The benchmarks test all APIs that can sort []Person by the Name field, its value is a string from random int or XOR computed int.

  • Unstable-BuiltinSort-Sort uses Go’s sort.Sort, which is an unstable sort.
  • Stable-TimSort-Interface uses jsort.Sort, which is a stable sort.
  • Unstable-BuiltinSort-Slice uses sort.Slice, which is also an unstable sort.
  • Stable-TimSort-Slice calls jsort.Slice.
  • Stable-BuiltinSort-Stable calls sort.Stable.
  • Unstable-Dps-TypeAssertion and Stable-TimSort-TypeAssertion test the type assertions version of the two algorithms.
  • Stable-BuiltinSort-SliceStable calls sort.SliceStable.

Stable sorts are preferred for structs in practice. They are highlighted in the chart.

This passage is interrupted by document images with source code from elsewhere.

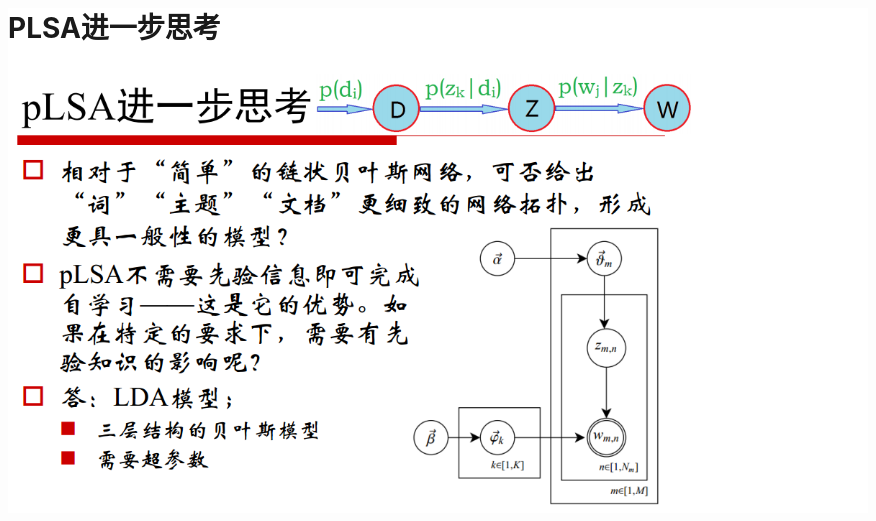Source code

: # PLSA进一步思考
<div class="fig figcenter fighighlight">
  <img src="/assets/chinahadoop/PLSA/TIM截图20171112211031.png" width="80%">
  <div class="figcaption">
  </div>
</div>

From the random names dataset benchmarks, we can collect some insights:

  • jsort.Sort is the fastest among all stable sort APIs. It’s 15% slower than sort.Sort which is an unstable sort, and it’s 50%~100% faster than sort.Stable.
  • Timsort needs extra space.
  • sort.SliceStable can be 100% slower than sort.Stable, while the gap is 20% for jsort.Slice and jsort.Sort.

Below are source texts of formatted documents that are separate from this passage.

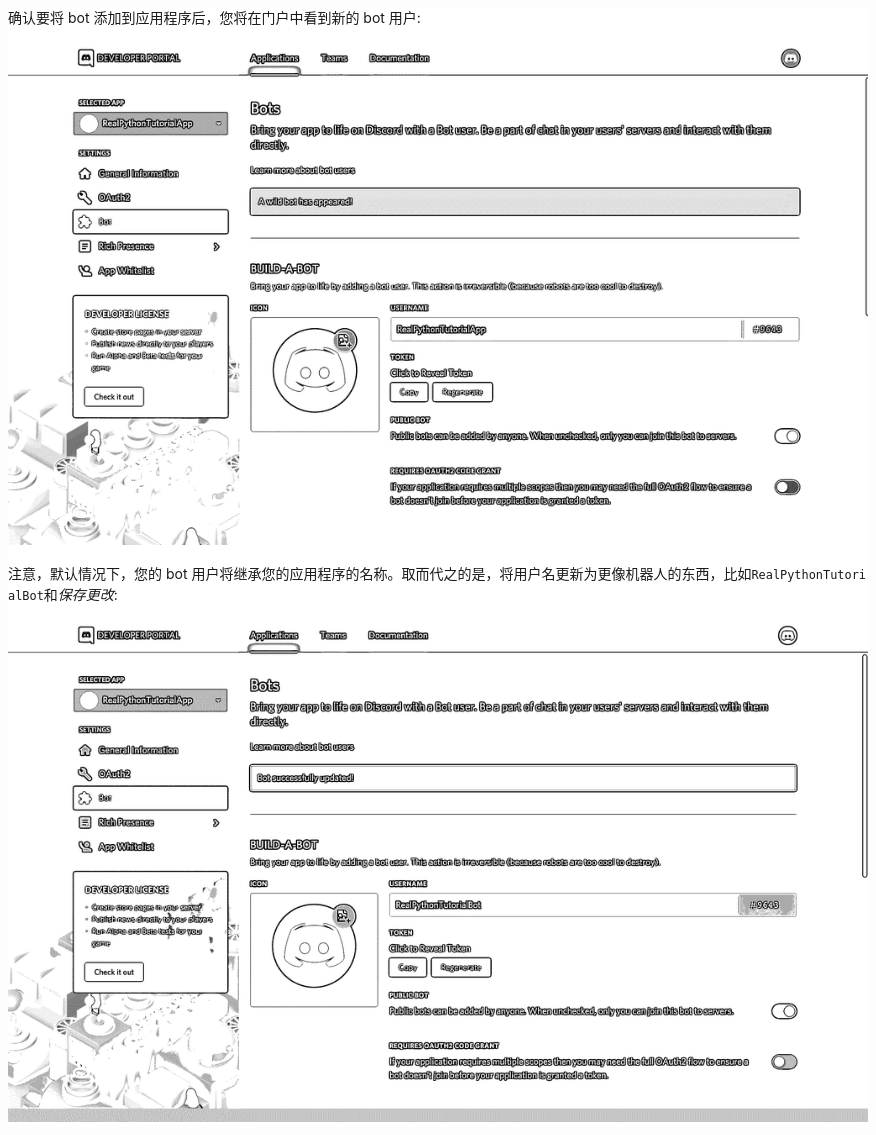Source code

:
确认要将 bot 添加到应用程序后，您将在门户中看到新的 bot 用户:

[![Discord: Bot Created Successfully](img/35e5bd79366906998e7c1f93a26a7d31.png)](https://files.realpython.com/media/discord-bot-created.fbdf4a021810.png)

注意，默认情况下，您的 bot 用户将继承您的应用程序的名称。取而代之的是，将用户名更新为更像机器人的东西，比如`RealPythonTutorialBot`和*保存更改*:

[![Discord: Rename Bot](img/e504551c5c152db6bd9f5e1addbe5628.png)](https://files.realpython.com/media/discord-bot-rename-bot.008fd6ed6354.png)

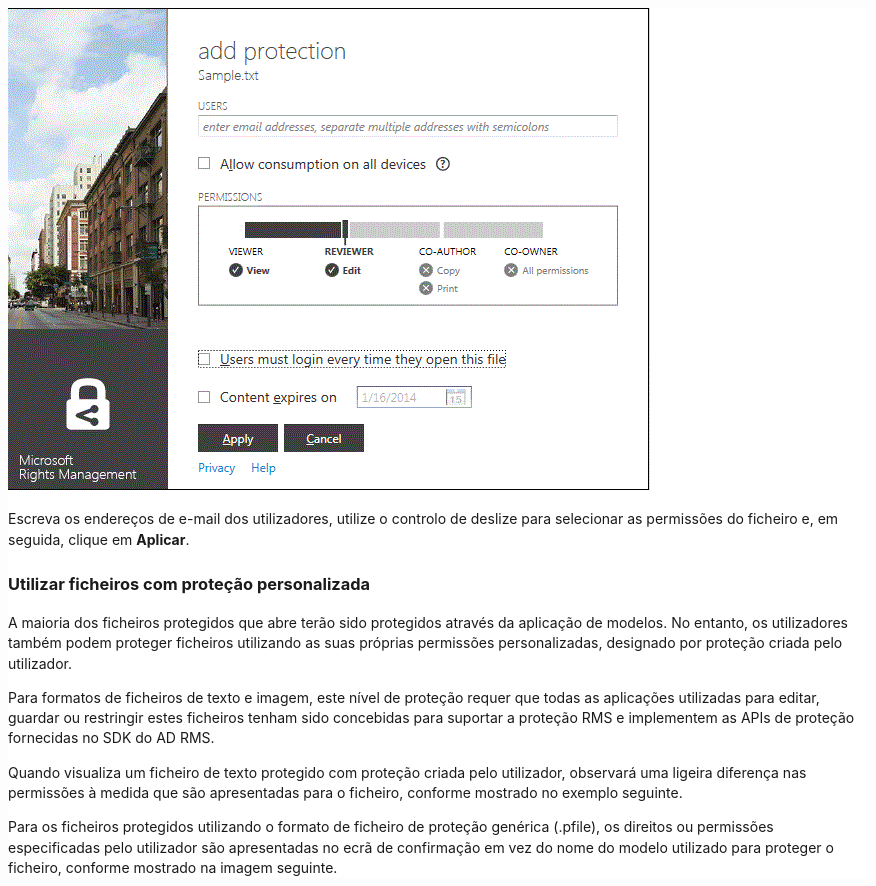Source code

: ![](../Image/ADRMS_MSRMSApp_ProtectCustom.gif)

Escreva os endereços de e-mail dos utilizadores, utilize o controlo de deslize para selecionar as permissões do ficheiro e, em seguida, clique em **Aplicar**.

### <a name="BKMK_UserDefined"></a>Utilizar ficheiros com proteção personalizada
A maioria dos ficheiros protegidos que abre terão sido protegidos através da aplicação de modelos. No entanto, os utilizadores também podem proteger ficheiros utilizando as suas próprias permissões personalizadas, designado por proteção criada pelo utilizador.

Para formatos de ficheiros de texto e imagem, este nível de proteção requer que todas as aplicações utilizadas para editar, guardar ou restringir estes ficheiros tenham sido concebidas para suportar a proteção RMS e implementem as APIs de proteção fornecidas no SDK do AD RMS.

Quando visualiza um ficheiro de texto protegido com proteção criada pelo utilizador, observará uma ligeira diferença nas permissões à medida que são apresentadas para o ficheiro, conforme mostrado no exemplo seguinte.

Para os ficheiros protegidos utilizando o formato de ficheiro de proteção genérica (.pfile), os direitos ou permissões especificadas pelo utilizador são apresentadas no ecrã de confirmação em vez do nome do modelo utilizado para proteger o ficheiro, conforme mostrado na imagem seguinte.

On the xor names dataset, jsort.Sort is the clearing winner on speed. It’s even faster than sort.Sort.

#4 Benchmark: Go2 Generics

How does the experimental Go2 generics perform on the same tasks? As GO111MODULE is turned off by go2go, I can’t import jsort package in a go2 file. The benchmark only compares the go2 version of dual-pivot sort and timsort to the built-in sort functions.

  • The translated code of “Dps-Go2” is basically the same as “Dps-SpecializedInts”, it’s no surprise that it’s the fastest for int slice.
  • The speed of “Timsort-Go2” is on par with “Stable-TimSort-Interface”, but it uses more extra space as it internally allocates []Person instead of []int. If the size of the struct Person increases, more space would be needed.

Conclusion

Go’s sort functions can be improved for better performance by using other algorithms. If sorting speed is critical to your application, please give jsort package a try.